• About this task: Could you extract, word for word, the lines of the data from the very start through the line that contains "LOCK BANANA EM", inclusive?

• Record extracts:
%%

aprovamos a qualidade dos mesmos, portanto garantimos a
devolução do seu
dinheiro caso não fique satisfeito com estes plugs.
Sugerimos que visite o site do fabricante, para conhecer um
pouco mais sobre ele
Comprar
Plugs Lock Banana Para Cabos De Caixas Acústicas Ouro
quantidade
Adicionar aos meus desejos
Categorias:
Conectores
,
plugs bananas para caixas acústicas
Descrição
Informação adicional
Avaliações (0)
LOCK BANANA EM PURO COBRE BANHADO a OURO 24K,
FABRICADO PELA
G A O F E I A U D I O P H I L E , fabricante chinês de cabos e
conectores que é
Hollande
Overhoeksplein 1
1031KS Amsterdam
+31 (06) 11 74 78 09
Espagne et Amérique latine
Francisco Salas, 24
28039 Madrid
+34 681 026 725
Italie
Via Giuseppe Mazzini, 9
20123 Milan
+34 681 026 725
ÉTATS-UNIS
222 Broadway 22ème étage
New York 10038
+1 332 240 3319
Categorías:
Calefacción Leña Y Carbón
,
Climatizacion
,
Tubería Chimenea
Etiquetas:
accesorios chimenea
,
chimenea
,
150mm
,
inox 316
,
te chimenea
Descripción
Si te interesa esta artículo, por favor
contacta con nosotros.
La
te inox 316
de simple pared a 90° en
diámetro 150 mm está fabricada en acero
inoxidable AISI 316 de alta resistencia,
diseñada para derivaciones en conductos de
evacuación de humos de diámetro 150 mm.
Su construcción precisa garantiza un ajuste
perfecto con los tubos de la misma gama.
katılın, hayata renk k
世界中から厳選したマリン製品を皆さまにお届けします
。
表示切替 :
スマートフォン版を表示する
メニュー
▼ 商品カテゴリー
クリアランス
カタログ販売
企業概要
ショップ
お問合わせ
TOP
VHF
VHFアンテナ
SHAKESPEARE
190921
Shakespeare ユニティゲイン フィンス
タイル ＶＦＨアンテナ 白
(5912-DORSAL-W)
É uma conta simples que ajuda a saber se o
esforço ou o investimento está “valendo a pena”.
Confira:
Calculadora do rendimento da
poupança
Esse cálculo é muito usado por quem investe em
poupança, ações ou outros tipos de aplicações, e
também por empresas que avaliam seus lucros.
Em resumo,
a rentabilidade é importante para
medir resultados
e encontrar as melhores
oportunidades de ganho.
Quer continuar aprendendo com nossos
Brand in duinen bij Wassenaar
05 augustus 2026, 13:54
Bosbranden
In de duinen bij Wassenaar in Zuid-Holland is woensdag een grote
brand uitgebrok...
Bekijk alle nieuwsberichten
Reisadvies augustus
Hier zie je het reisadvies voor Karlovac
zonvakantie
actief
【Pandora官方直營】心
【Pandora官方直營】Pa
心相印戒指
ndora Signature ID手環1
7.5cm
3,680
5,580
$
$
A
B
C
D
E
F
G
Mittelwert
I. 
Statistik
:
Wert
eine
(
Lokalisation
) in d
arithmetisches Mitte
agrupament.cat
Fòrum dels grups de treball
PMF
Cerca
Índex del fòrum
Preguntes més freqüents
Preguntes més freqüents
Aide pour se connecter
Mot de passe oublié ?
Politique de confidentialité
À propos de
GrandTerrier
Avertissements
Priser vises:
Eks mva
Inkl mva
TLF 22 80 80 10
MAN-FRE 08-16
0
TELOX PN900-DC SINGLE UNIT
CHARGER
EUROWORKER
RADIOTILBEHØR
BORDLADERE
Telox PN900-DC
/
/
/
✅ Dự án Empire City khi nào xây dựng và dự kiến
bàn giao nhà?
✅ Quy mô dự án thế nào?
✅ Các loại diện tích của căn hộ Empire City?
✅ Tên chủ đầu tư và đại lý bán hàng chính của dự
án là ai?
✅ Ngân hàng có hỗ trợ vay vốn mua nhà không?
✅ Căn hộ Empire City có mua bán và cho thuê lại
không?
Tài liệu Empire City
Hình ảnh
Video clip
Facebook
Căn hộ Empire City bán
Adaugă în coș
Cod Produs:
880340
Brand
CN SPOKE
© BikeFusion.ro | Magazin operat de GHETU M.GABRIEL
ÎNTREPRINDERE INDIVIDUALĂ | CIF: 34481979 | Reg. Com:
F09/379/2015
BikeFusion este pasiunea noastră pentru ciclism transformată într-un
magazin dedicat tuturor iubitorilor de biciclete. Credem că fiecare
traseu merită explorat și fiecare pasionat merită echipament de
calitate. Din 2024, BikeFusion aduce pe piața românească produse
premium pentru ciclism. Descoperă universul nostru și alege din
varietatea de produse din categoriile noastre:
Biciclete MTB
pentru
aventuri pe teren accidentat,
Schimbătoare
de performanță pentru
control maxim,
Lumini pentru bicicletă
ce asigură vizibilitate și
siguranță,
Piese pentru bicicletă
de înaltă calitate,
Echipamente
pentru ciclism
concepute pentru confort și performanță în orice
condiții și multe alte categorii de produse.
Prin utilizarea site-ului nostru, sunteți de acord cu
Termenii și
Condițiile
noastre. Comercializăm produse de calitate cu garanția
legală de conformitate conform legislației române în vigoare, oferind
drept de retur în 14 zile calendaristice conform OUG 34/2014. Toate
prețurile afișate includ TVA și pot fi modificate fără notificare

%%

• Task output:
aprovamos a qualidade dos mesmos, portanto garantimos a
devolução do seu
dinheiro caso não fique satisfeito com estes plugs.
Sugerimos que visite o site do fabricante, para conhecer um
pouco mais sobre ele
Comprar
Plugs Lock Banana Para Cabos De Caixas Acústicas Ouro
quantidade
Adicionar aos meus desejos
Categorias:
Conectores
,
plugs bananas para caixas acústicas
Descrição
Informação adicional
Avaliações (0)
LOCK BANANA EM PURO COBRE BANHADO a OURO 24K,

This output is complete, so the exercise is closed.